- RECORDS PROVIDED
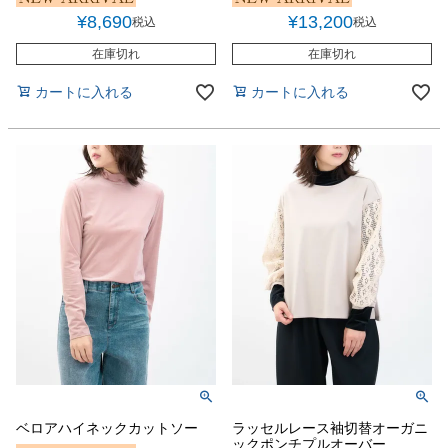
¥
8,690
¥
13,200
税込
税込
在庫切れ
在庫切れ
カートに入れる
カートに入れる
ベロアハイネックカットソー
ラッセルレース袖切替オーガニ
ックポンチプルオーバー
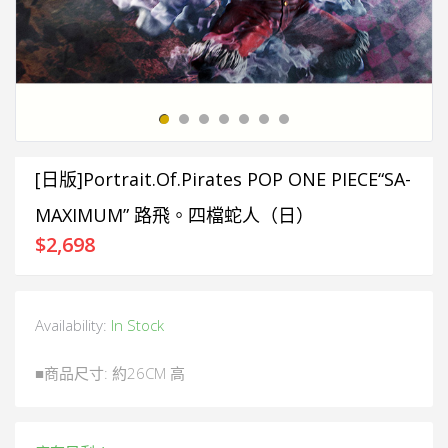
[日版]Portrait.Of.Pirates POP ONE PIECE“SA-
MAXIMUM” 路飛。四檔蛇人（日）
$
2,698
Availability:
In Stock
■商品尺寸: 約26CM 高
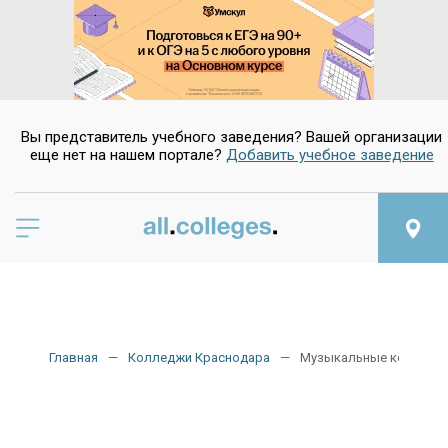
Вы представитель учебного заведения? Вашей организации
еще нет на нашем портале?
Добавить учебное заведение
Главная
Колледжи Краснодара
Музыкальные колледж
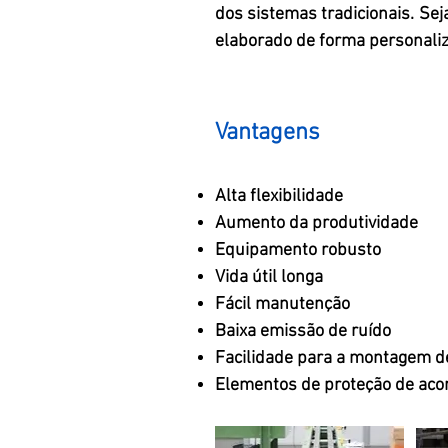
dos sistemas tradicionais. Sej
elaborado de forma personaliz
Vantagens
Alta flexibilidade
Aumento da produtividade
Equipamento robusto
Vida útil longa
Fácil manutenção
Baixa emissão de ruído
Facilidade para a montagem d
Elementos de proteção de aco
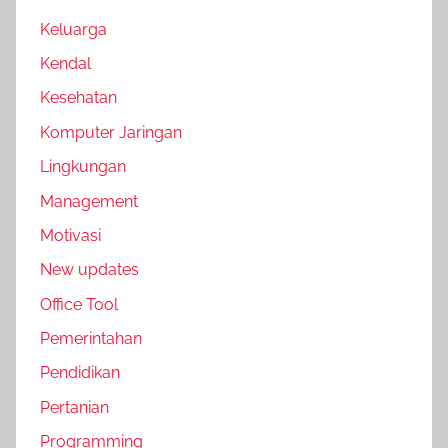
Keluarga
Kendal
Kesehatan
Komputer Jaringan
Lingkungan
Management
Motivasi
New updates
Office Tool
Pemerintahan
Pendidikan
Pertanian
Programming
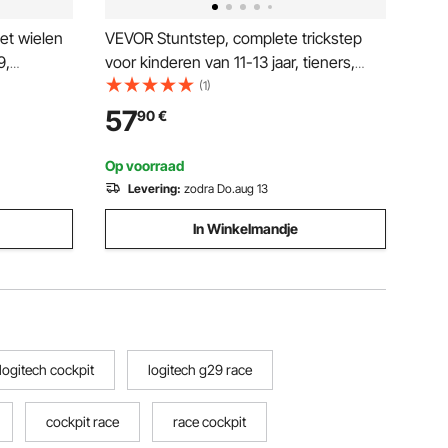
et wielen
VEVOR Stuntstep, complete trickstep
9,
voor kinderen van 11-13 jaar, tieners,
ijsimulator
jongens en meisjes, freestyle streetrider
(1)
lbare
voor gevorderden en beginners,
57
90
€
l,
lichtgewicht aluminium deck
Op voorraad
Levering:
zodra Do.aug 13
In Winkelmandje
logitech cockpit
logitech g29 race
cockpit race
race cockpit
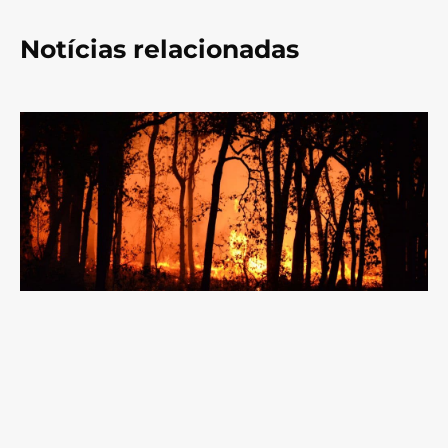
Notícias relacionadas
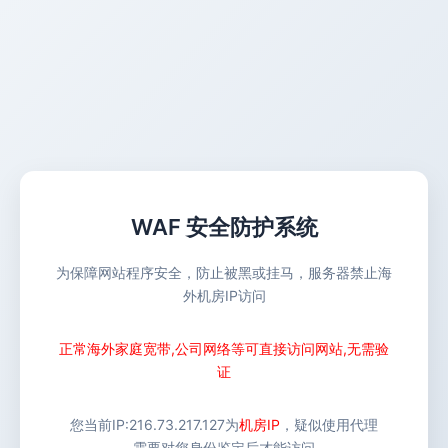
WAF 安全防护系统
为保障网站程序安全，防止被黑或挂马，服务器禁止海
外机房IP访问
正常海外家庭宽带,公司网络等可直接访问网站,无需验
证
您当前IP:
216.73.217.127
为
机房IP
，疑似使用代理
需要对您身份鉴定后才能访问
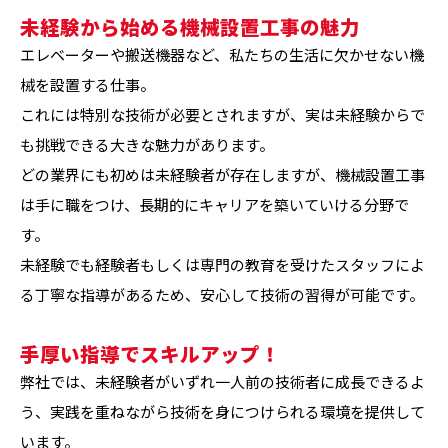
未経験から始める機械設置工事の魅力
エレベーターや搬送機器など、私たちの生活に欠かせない機
械を設置する仕事。
これには特別な技術が必要とされますが、実は未経験からで
も挑戦できる大きな魅力があります。
どの業界にも初めは未経験者が存在しますが、機械設置工事
は手に職をつけ、長期的にキャリアを築いていける分野で
す。
未経験でも経験者もしくは専門の教育を受けたスタッフによ
る丁寧な指導があるため、安心して技術の習得が可能です。
手厚い指導でスキルアップ！
弊社では、未経験者がいずれ一人前の技術者に成長できるよ
う、実践を重ねながら技術を身につけられる環境を提供して
います。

- BRIEF
Reproduce the text of every record above line for line, with no changes. Omit the picture markers from your output.

- ANSWER BOX
¥
8,690
¥
13,200
税込
税込
在庫切れ
在庫切れ
カートに入れる
カートに入れる
ベロアハイネックカットソー
ラッセルレース袖切替オーガニ
ックポンチプルオーバー
[日版]Portrait.Of.Pirates POP ONE PIECE“SA-
MAXIMUM” 路飛。四檔蛇人（日）
$
2,698
Availability:
In Stock
■商品尺寸: 約26CM 高
Вы представитель учебного заведения? Вашей организации
еще нет на нашем портале?
Добавить учебное заведение
Главная
Колледжи Краснодара
Музыкальные колледж
dos sistemas tradicionais. Sej
elaborado de forma personaliz
Vantagens
Alta flexibilidade
Aumento da produtividade
Equipamento robusto
Vida útil longa
Fácil manutenção
Baixa emissão de ruído
Facilidade para a montagem d
Elementos de proteção de aco
Keluarga
Kendal
Kesehatan
Komputer Jaringan
Lingkungan
Management
Motivasi
New updates
Office Tool
Pemerintahan
Pendidikan
Pertanian
Programming
et wielen
VEVOR Stuntstep, complete trickstep
9,
voor kinderen van 11-13 jaar, tieners,
ijsimulator
jongens en meisjes, freestyle streetrider
(1)
lbare
voor gevorderden en beginners,
57
90
€
l,
lichtgewicht aluminium deck
Op voorraad
Levering:
zodra Do.aug 13
In Winkelmandje
logitech cockpit
logitech g29 race
cockpit race
race cockpit
Notícias relacionadas
WAF 安全防护系统
为保障网站程序安全，防止被黑或挂马，服务器禁止海
外机房IP访问
正常海外家庭宽带,公司网络等可直接访问网站,无需验
证
您当前IP:
216.73.217.127
为
机房IP
，疑似使用代理
需要对您身份鉴定后才能访问
未経験から始める機械設置工事の魅力
エレベーターや搬送機器など、私たちの生活に欠かせない機
械を設置する仕事。
これには特別な技術が必要とされますが、実は未経験からで
も挑戦できる大きな魅力があります。
どの業界にも初めは未経験者が存在しますが、機械設置工事
は手に職をつけ、長期的にキャリアを築いていける分野で
す。
未経験でも経験者もしくは専門の教育を受けたスタッフによ
る丁寧な指導があるため、安心して技術の習得が可能です。
手厚い指導でスキルアップ！
弊社では、未経験者がいずれ一人前の技術者に成長できるよ
う、実践を重ねながら技術を身につけられる環境を提供して
います。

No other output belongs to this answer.